On behalf of enrollees that receive coverage from Qualified Health Plans (QHPs), the providers
who serve them, and the insurance organizations that provide that coverage, we urge you to
continue funding for consumers’ cost-sharing reductions (CSRs) in the Marketplace.
Without guaranteed CSR funding:
• Issuers will drop coverage. Many issuers have already determined that they are unable to
participate in the Marketplace for 2018; without a commitment to continued CSR funding
other issuers will also stop offering Marketplace coverage—potentially even in 2017 if
funding is eliminated mid-year.
• Premiums will increase. Without CSR funding, there will be additional double-digit
premium increases for 2018 from issuers that do continue offering Marketplace coverage.
• Consumers will have limited options for purchasing insurance. Consumers who purchase
insurance on the Marketplace, will have fewer coverage choices, and in some areas none.

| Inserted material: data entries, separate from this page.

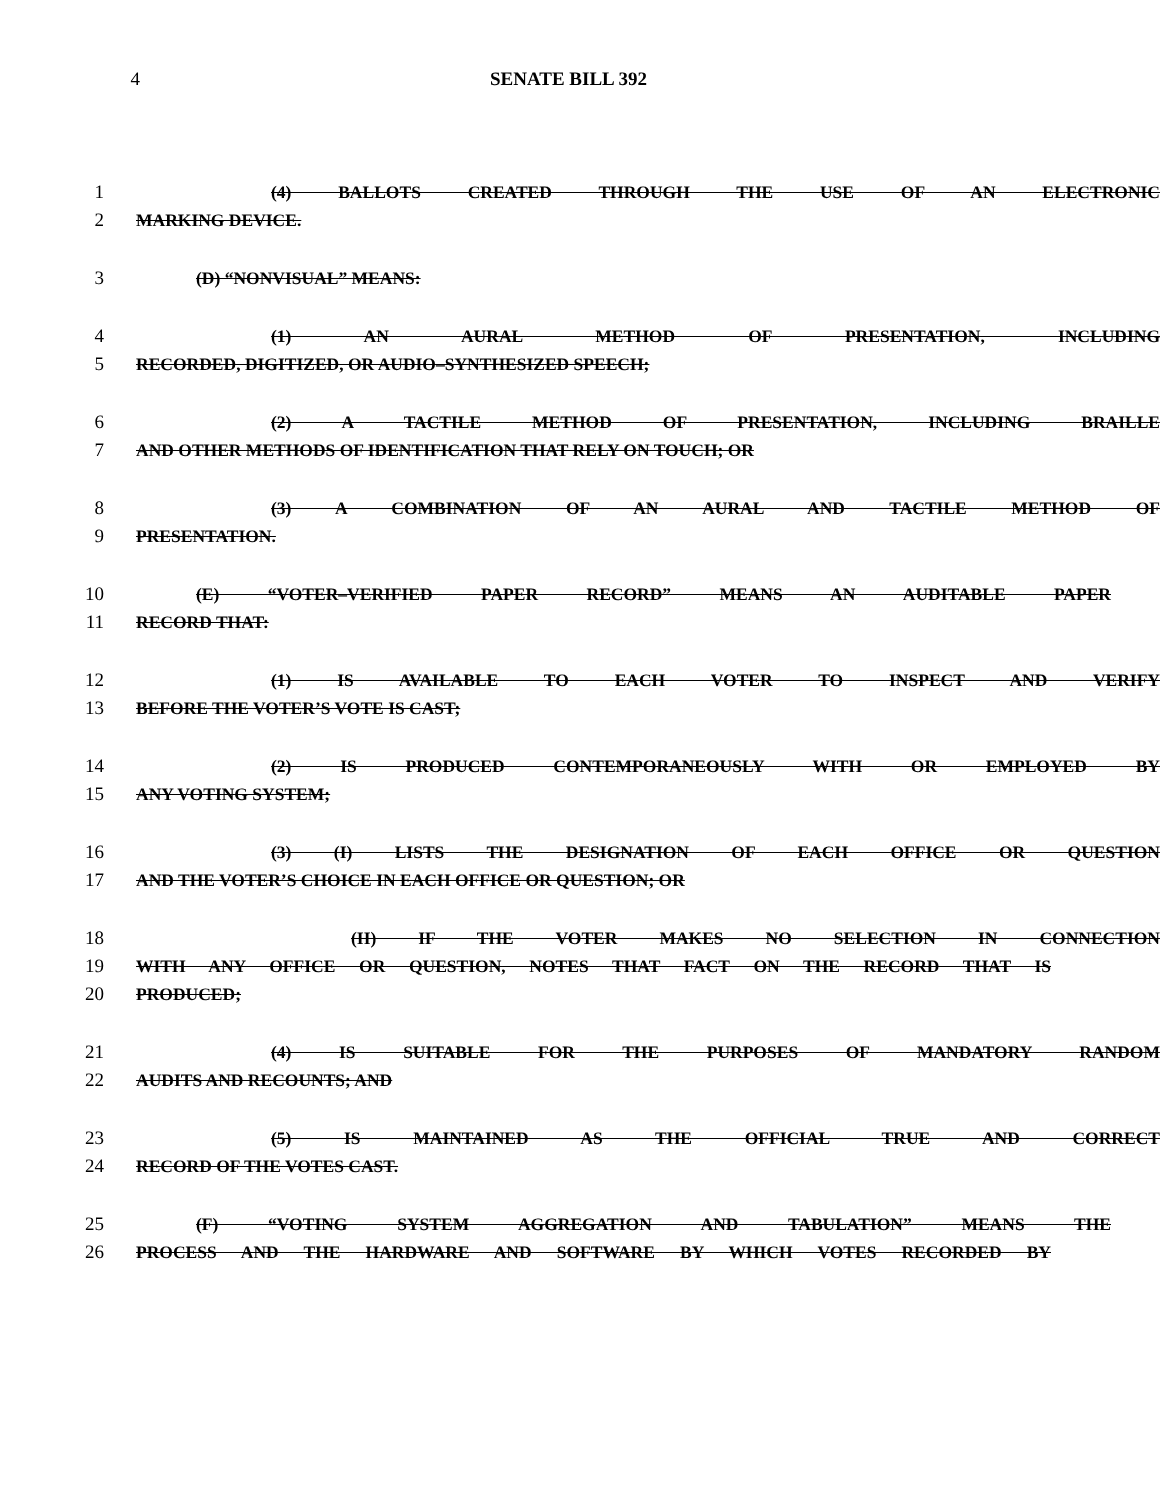4 SENATE BILL 392
1 (4) BALLOTS CREATED THROUGH THE USE OF AN ELECTRONIC
2 MARKING DEVICE.
3 (D) “NONVISUAL” MEANS:
4 (1) AN AURAL METHOD OF PRESENTATION, INCLUDING
5 RECORDED, DIGITIZED, OR AUDIO–SYNTHESIZED SPEECH;
6 (2) A TACTILE METHOD OF PRESENTATION, INCLUDING BRAILLE
7 AND OTHER METHODS OF IDENTIFICATION THAT RELY ON TOUCH; OR
8 (3) A COMBINATION OF AN AURAL AND TACTILE METHOD OF
9 PRESENTATION.
10 (E) “VOTER–VERIFIED PAPER RECORD” MEANS AN AUDITABLE PAPER
11 RECORD THAT:
12 (1) IS AVAILABLE TO EACH VOTER TO INSPECT AND VERIFY
13 BEFORE THE VOTER’S VOTE IS CAST;
14 (2) IS PRODUCED CONTEMPORANEOUSLY WITH OR EMPLOYED BY
15 ANY VOTING SYSTEM;
16 (3) (I) LISTS THE DESIGNATION OF EACH OFFICE OR QUESTION
17 AND THE VOTER’S CHOICE IN EACH OFFICE OR QUESTION; OR
18 (II) IF THE VOTER MAKES NO SELECTION IN CONNECTION
19 WITH ANY OFFICE OR QUESTION, NOTES THAT FACT ON THE RECORD THAT IS
20 PRODUCED;
21 (4) IS SUITABLE FOR THE PURPOSES OF MANDATORY RANDOM
22 AUDITS AND RECOUNTS; AND
23 (5) IS MAINTAINED AS THE OFFICIAL TRUE AND CORRECT
24 RECORD OF THE VOTES CAST.
25 (F) “VOTING SYSTEM AGGREGATION AND TABULATION” MEANS THE
26 PROCESS AND THE HARDWARE AND SOFTWARE BY WHICH VOTES RECORDED BY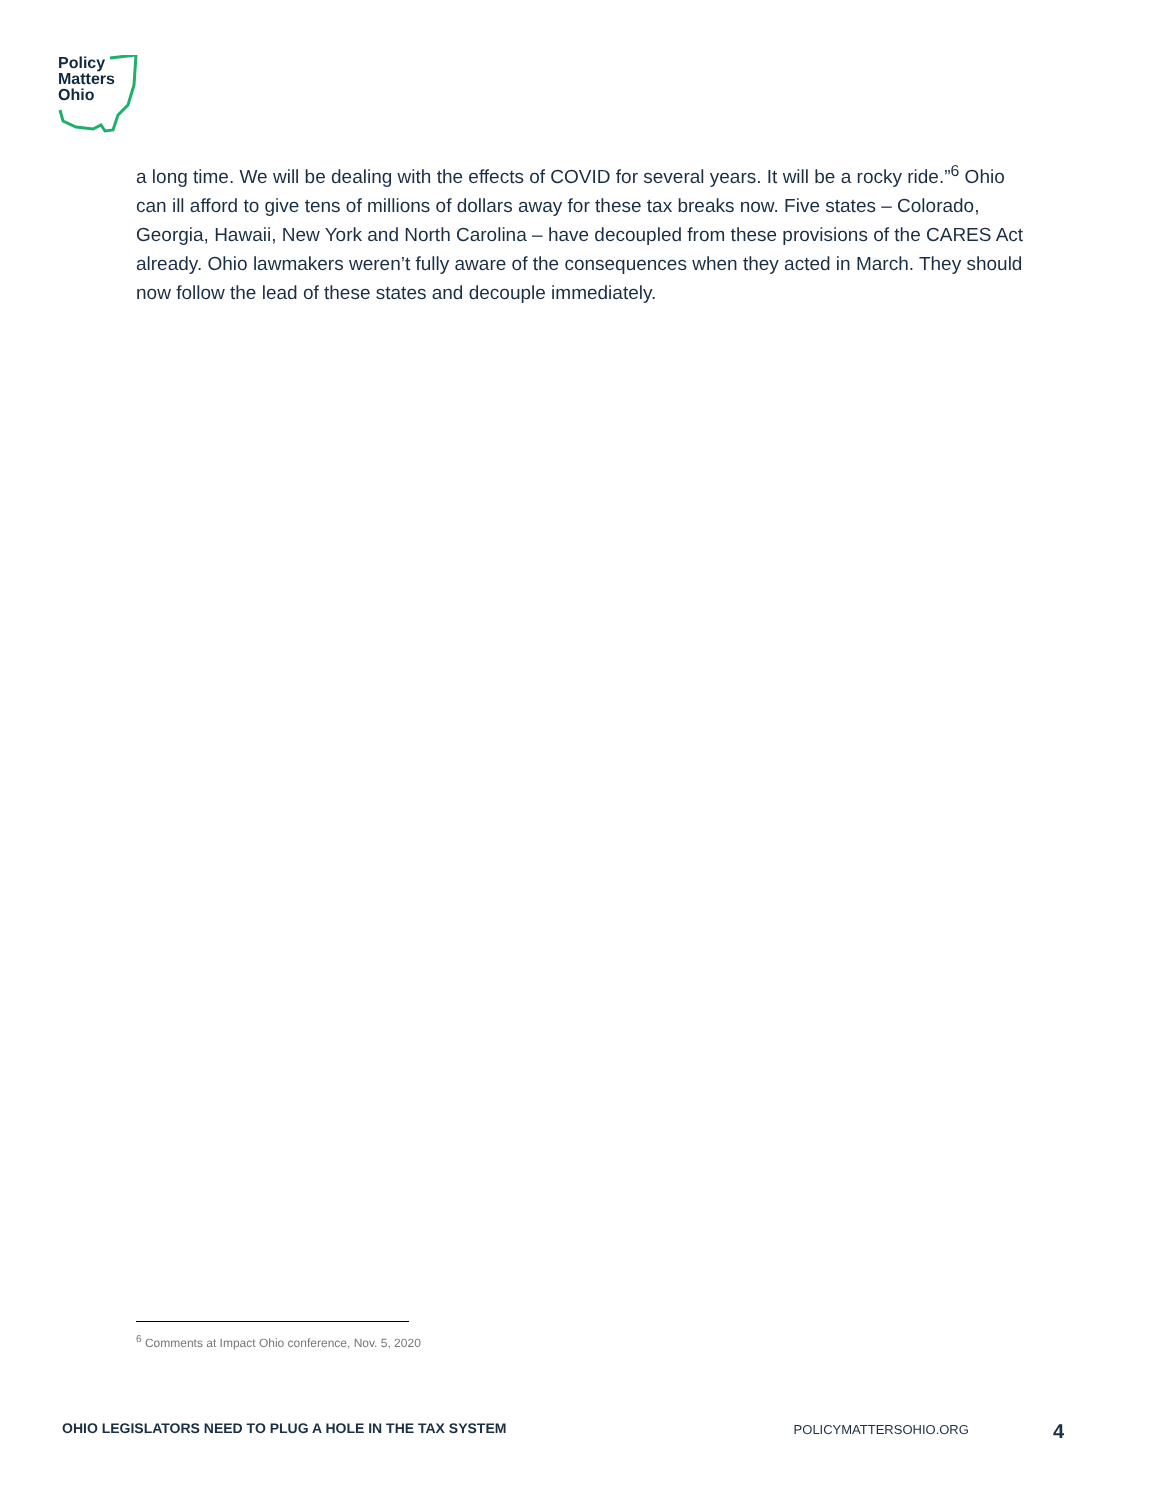Policy
Matters
Ohio
a long time. We will be dealing with the effects of COVID for several years. It will be a rocky ride.”<sup>6</sup> Ohio can ill afford to give tens of millions of dollars away for these tax breaks now. Five states – Colorado, Georgia, Hawaii, New York and North Carolina – have decoupled from these provisions of the CARES Act already. Ohio lawmakers weren’t fully aware of the consequences when they acted in March. They should now follow the lead of these states and decouple immediately.
<sup>6</sup> Comments at Impact Ohio conference, Nov. 5, 2020
OHIO LEGISLATORS NEED TO PLUG A HOLE IN THE TAX SYSTEM POLICYMATTERSOHIO.ORG 4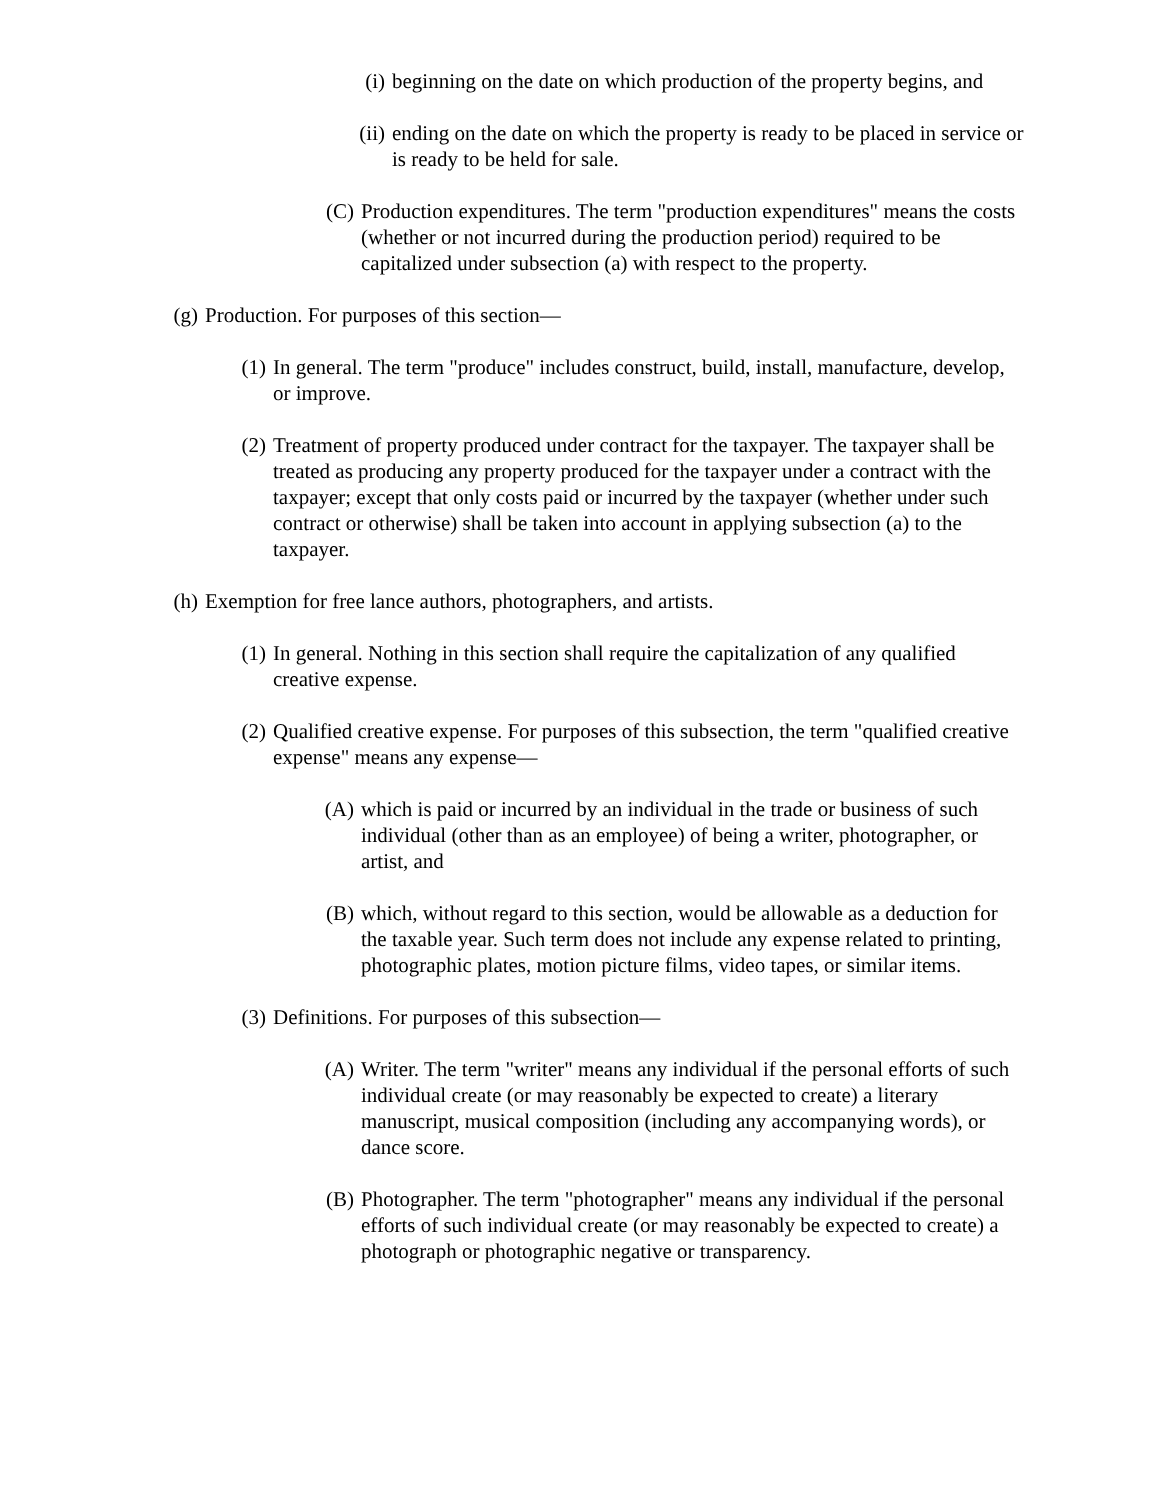(i) beginning on the date on which production of the property begins, and
(ii) ending on the date on which the property is ready to be placed in service or is ready to be held for sale.
(C) Production expenditures. The term "production expenditures" means the costs (whether or not incurred during the production period) required to be capitalized under subsection (a) with respect to the property.
(g) Production. For purposes of this section—
(1) In general. The term "produce" includes construct, build, install, manufacture, develop, or improve.
(2) Treatment of property produced under contract for the taxpayer. The taxpayer shall be treated as producing any property produced for the taxpayer under a contract with the taxpayer; except that only costs paid or incurred by the taxpayer (whether under such contract or otherwise) shall be taken into account in applying subsection (a) to the taxpayer.
(h) Exemption for free lance authors, photographers, and artists.
(1) In general. Nothing in this section shall require the capitalization of any qualified creative expense.
(2) Qualified creative expense. For purposes of this subsection, the term "qualified creative expense" means any expense—
(A) which is paid or incurred by an individual in the trade or business of such individual (other than as an employee) of being a writer, photographer, or artist, and
(B) which, without regard to this section, would be allowable as a deduction for the taxable year. Such term does not include any expense related to printing, photographic plates, motion picture films, video tapes, or similar items.
(3) Definitions. For purposes of this subsection—
(A) Writer. The term "writer" means any individual if the personal efforts of such individual create (or may reasonably be expected to create) a literary manuscript, musical composition (including any accompanying words), or dance score.
(B) Photographer. The term "photographer" means any individual if the personal efforts of such individual create (or may reasonably be expected to create) a photograph or photographic negative or transparency.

Those coverage choices that are available will be unaffordable to low-income consumers in
• Uncompensated care will increase, placing increased burden on providers. Individuals
unable to purchase insurance due to lack of coverage options and increased premiums will
become uninsured. Local providers will face the increased burden of providing
uncompensated care to these individuals.
• Federal spending will increase as a result of defunding CSR. Taxpayers will be forced to
pay billions of extra dollars on advanced premium tax credits to compensate for the increased
premiums resulting from a loss of CSR funding. Many states have already asked for a second
set of proposed rates from issuers, in the case that CSR funding does not continue. These
increased rates will translate to increased Advance Premium Tax Credits (APTC), which will
ultimately cost the Federal government more than simply paying the CSRs would have.